Matthew 26:28 "This is my blood of the covenant, which is poured out for many for the forgiveness of sins."
3:50
"By the word many He means not a part of the world only, but the whole human race."
3:50
-J.C.


----------



## DTK (Sep 19, 2005)

> _Originally posted by ABondSlaveofChristJesus_
> Matthew 26:28 "This is my blood of the covenant, which is poured out for many for the forgiveness of sins."
> 3:50
> "By the word many He means not a part of the world only, but the whole human race."
> ...



*John Calvin commenting on 1 John 2:2:* "œAnd not for ours only. He added this for the sake of amplifying, in order that the faithful might be assured that the expiation made by Christ, extends to all who by faith embrace the gospel.
Here a question may be raised, how have the sins of the whole world been expiated? I pass by the dotages of the fanatics, who under this pretence extend salvation to all the reprobate, and therefore to Satan himself. Such a monstrous thing deserves no refutation. *They who seek to avoid this absurdity, have said that Christ suffered sufficiently for the whole world, but efficiently only for the elect. This solution has commonly prevailed in the schools. Though I allow that what has been said is true, yet I deny that it is suitable to this passage; for the design of John was no other than to make this benefit common to the whole Church. Then under the word all or whole, he does not include the reprobate, but designates those who should believe as well as those who were then scattered through various parts of the world.* For then is really made evident, as it is meet, the grace of Christ, when it is declared to be the only true salvation of the world." See _Calvin´s Commentaries_, Vol. XXII, trans. John Owen (Grand Rapids: Baker Book House, reprinted 1979), pp. 172-173.

*John Calvin replying to Heshusius:* It is worth while to observe in passing, with what acuteness he disposes of my objection, that Christ cannot be separated from his Spirit. His answer is, that as the words of Paul are clear, he assents to them. Does he mean to astonish us by a miracle when he tells us that the blind see it? It has been clearly enough shown that nothing of the kind is to be seen in the words of Paul. He endeavors to disentangle himself by saying, that Christ is present with his creatures in many ways.
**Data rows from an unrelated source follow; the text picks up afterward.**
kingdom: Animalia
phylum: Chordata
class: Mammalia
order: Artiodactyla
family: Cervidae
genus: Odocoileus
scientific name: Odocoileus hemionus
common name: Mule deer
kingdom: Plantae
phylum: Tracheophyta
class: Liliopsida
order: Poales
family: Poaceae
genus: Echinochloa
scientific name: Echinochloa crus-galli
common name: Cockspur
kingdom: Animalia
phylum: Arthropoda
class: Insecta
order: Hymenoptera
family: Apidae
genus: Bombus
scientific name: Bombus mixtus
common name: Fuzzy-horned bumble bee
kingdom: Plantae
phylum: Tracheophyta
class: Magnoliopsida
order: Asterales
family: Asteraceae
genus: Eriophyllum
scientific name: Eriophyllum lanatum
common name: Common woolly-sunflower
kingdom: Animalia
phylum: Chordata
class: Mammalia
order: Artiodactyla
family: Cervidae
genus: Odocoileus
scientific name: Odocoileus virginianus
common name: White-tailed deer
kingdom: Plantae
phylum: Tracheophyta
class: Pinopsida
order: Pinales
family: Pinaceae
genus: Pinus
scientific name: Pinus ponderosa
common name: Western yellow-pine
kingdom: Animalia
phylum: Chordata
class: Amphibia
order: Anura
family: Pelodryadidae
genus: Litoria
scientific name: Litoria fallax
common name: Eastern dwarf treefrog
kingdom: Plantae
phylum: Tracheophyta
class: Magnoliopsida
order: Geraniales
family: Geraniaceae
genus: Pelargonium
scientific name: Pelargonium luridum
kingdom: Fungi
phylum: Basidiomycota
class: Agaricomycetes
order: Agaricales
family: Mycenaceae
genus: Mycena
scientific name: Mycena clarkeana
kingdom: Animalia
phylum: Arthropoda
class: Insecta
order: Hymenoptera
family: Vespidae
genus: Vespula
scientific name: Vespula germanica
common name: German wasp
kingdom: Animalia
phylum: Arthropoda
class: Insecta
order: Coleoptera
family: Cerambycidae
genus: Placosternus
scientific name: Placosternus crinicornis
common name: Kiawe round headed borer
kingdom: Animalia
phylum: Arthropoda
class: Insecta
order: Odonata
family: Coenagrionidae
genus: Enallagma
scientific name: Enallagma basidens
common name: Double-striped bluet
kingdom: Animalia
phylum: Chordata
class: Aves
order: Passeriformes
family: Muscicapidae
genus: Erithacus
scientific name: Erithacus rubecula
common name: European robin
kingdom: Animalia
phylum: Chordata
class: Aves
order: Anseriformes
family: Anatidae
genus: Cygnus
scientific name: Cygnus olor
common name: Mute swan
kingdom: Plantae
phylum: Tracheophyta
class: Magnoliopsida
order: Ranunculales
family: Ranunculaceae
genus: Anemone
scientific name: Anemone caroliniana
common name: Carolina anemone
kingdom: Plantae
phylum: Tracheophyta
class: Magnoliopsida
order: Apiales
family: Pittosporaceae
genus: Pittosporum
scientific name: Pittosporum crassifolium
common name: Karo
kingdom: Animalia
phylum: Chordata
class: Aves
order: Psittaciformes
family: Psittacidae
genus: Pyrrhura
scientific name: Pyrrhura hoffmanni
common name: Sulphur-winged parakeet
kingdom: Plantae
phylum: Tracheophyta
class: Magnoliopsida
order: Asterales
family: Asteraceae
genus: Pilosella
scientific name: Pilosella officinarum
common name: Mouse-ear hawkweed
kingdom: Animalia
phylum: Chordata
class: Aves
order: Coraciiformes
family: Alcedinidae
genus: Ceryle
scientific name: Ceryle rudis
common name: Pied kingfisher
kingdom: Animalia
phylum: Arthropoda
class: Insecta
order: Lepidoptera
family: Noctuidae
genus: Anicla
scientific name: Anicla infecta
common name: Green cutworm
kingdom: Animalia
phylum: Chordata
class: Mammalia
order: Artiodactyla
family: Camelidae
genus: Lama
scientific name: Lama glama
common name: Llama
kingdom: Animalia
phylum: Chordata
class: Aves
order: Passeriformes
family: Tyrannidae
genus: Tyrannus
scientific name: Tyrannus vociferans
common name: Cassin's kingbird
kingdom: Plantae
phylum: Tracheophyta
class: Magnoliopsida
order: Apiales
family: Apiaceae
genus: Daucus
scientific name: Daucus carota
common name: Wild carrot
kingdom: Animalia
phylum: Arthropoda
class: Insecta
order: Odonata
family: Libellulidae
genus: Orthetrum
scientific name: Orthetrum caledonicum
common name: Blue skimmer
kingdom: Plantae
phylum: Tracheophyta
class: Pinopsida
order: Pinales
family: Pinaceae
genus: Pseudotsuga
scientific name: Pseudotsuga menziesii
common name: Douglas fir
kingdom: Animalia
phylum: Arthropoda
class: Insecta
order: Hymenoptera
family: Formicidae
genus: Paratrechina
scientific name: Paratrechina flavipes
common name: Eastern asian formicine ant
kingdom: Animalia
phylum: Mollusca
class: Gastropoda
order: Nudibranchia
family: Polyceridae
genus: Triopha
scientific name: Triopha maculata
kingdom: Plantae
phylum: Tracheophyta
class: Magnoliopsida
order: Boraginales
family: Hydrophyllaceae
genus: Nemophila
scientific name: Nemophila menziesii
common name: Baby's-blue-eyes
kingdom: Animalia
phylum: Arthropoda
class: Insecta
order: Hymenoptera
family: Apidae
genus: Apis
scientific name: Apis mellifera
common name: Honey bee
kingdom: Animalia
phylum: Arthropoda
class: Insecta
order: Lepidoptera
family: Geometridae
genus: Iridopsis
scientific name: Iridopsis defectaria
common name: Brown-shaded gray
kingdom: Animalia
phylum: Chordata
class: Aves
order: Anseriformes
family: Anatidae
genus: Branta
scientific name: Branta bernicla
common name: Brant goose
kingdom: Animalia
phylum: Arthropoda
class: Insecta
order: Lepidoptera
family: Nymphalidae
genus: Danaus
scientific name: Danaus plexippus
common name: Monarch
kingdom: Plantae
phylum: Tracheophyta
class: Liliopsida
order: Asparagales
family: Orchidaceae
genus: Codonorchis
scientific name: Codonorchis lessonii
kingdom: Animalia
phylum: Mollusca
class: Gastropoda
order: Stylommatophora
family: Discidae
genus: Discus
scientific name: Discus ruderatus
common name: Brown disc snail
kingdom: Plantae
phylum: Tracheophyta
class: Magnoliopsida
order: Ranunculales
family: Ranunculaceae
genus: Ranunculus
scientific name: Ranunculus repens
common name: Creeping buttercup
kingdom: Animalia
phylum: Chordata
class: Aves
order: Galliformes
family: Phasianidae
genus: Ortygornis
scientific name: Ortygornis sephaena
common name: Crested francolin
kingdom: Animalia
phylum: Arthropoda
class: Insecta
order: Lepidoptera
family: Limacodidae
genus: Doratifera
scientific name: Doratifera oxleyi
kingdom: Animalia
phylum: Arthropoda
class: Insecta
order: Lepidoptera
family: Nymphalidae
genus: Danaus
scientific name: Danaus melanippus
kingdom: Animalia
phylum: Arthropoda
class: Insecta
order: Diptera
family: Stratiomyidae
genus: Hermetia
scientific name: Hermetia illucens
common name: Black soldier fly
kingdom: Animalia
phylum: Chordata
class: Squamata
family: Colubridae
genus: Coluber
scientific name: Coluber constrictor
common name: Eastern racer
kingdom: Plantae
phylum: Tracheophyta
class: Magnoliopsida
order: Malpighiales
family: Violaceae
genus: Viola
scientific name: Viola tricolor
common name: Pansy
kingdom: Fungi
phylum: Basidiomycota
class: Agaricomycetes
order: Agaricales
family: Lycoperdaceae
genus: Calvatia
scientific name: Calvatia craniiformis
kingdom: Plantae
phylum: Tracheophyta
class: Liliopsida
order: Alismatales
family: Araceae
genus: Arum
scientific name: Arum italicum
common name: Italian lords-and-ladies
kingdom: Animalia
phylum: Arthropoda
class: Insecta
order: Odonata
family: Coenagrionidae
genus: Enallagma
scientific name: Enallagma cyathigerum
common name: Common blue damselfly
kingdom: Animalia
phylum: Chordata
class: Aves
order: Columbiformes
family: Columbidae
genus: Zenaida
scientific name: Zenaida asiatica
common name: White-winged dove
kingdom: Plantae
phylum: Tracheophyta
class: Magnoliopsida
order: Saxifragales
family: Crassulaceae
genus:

But the first thing to be explained is, how Christ is present with unbelievers, as being the spiritual food of souls, and, in short, the life and salvation of the world. *And as he adheres so doggedly to the words, I should like to know how the wicked can eat the flesh of Christ which was not crucified for them? and how they can drink the blood which was not shed to expiate their sins?* I agree with him, that Christ is present as a strict judge when his Supper is profaned. But it is one thing to be eaten, and another to be a judge. When he afterwards says that the Holy Spirit dwelt in Saul, we must send him to his rudiments, that he may learn how to discriminate between the sanctification which is proper only to the elect and the children of God, and the general power which even the reprobate possess. These quibbles, therefore, do not in the slightest degree affect my axiom, that Christ, considered as the living bread and the victim immolated on the cross, cannot enter any human body which is devoid of his Spirit. Henry Beveridge, _Selected Works of John Calvin, Tracts and Letters, Vol. 2, Clear Explanation of Sound Doctrine concerning the True partaking of the Flesh and Blood of Christ in the Holy Supper, in order to dissipate the Mists of Tileman Heshusius_ (Grand Rapids: Christian Focus Publications, 2002), p. 527.

You might want to conconsult Roger Nicole's article, "John Calvin's View of the Extent of the Atonement" in the _Westminster Theological Journal_, #47:2 Fall 1985.

Cheers,
DTK

[Edited on 9-19-2005 by joshua]


----------



## Arch2k (Sep 19, 2005)

John Calvin´s View of the Extent of the Atonement by Roger Nicole


----------



## Puritanhead (Sep 19, 2005)

> _Originally posted by joshua_
> i.e all kinds of people. People from every tongue, tribe, and nation.




I believe what Calvin says... you're misreading him.


----------